27 June 2005

udah 2 minggu aku kerja. sudah 2 minggu aku mencoba jadi buruh pabrik di ... . damn!! ternyata memang menyedihkan. hmmm.. gini ya rasanya jadi buruh... mungkin bentar lagi aku keluar. aku ga tahan. mungkin cukup sudah aku melakukan program 3 sama untuk menyelesaikan novelku. sama makan, sama tinggal, dan yang sedang kulakukan sekarang sama kerja.. saatnya untuk menulis lagi. mudah-mudahan dapet rohnya. saatnya cari kerja yang asyik lagi. aku kangen nyilnyil, kucingku yang manja.

Sabtu Tak Pernah Datang


Sekeloa, 15.08 WIB


Siapa yang datang beratus tahun lalu
Yang membawa senjata dan peluru
Yang memaksa membangun sepur dengan palu
Yang menciptakan gedung-gedung dengan batu
Kau!

...

Sebuah puisi yang tak kau selesaikan. Tak sengaja aku membacanya kembali d iantara file-file yang kau simpan di komputerku. Kau yang hampir terlupakan. Dan mungkin akan terlupakan jika saja aku langsung mendelete file-file yang kuanggap sampah itu.

Kau akan menunggu lama.

Kalimat itulah yang kau tulis di notes yang menempel di pintu kamar kostku. Kalimat yang baru saja kumengerti. Bahwa kau benar-benar pergi. Lama. Dan entah kapan kembali. Kalimat itu pula yang memaksaku untuk selalu menunggumu. Bahkan mencarimu.

*

Pertengahan September yang panas adalah pertemuan pertama denganmu. Ketika seorang tukang bakso tak sengaja memecahkan dua lusin mangkoknya sebab dikejar-kejar aparat ketertiban umum. Ketika hujan tak kunjung turun dan harga bawang merah naik menjadi Rp. 8.000,-/kg. Ketika Ali sahabatmu menarik tangan seorang gadis untuk menemaninya bernyanyi dangdut.
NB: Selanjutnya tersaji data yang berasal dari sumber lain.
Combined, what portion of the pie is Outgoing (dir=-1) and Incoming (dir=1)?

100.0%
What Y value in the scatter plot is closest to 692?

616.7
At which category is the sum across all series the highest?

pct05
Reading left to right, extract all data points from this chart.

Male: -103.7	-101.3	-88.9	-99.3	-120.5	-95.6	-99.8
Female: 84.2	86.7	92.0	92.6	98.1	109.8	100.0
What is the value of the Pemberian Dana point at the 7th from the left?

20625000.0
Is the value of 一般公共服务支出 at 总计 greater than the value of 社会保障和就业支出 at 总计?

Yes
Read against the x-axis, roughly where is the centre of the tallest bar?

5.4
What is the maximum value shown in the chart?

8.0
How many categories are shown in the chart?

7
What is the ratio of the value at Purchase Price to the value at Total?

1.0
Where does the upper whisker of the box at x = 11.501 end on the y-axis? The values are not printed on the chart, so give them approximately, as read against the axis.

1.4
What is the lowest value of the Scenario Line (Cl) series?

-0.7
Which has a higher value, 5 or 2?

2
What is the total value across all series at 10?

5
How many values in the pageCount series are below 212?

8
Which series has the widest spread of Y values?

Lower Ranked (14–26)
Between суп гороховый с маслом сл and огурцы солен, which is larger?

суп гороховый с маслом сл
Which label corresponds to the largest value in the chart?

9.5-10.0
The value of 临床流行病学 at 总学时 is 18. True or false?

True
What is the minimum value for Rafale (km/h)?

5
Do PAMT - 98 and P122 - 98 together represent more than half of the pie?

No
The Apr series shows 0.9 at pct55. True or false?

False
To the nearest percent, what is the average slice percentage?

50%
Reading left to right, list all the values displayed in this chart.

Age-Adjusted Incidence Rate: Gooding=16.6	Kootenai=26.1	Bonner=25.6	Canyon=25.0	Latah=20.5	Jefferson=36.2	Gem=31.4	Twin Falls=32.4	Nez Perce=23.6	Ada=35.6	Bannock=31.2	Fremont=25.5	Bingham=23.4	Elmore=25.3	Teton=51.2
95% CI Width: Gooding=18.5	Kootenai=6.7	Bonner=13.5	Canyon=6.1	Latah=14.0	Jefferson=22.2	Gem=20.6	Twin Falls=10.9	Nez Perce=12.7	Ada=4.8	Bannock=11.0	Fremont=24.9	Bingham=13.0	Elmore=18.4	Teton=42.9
Aku melihatmu pada acara dies natalis kampus di lapangan parkir siang itu. Pada tahun pertama aku menjadi mahasiswa. Kau memakai kaos berwarna tanah, celana jins, dan sepatu kets yang sudah belel. Tangan kananmu memegang megaphone dan berpuisi. Kau seperti Federico Garcia Lorca yang membaca puisi untuk kekasihnya, sehari sebelum dia dieksekusi oleh rezim fasis Spanyol masa Fransisco Franco.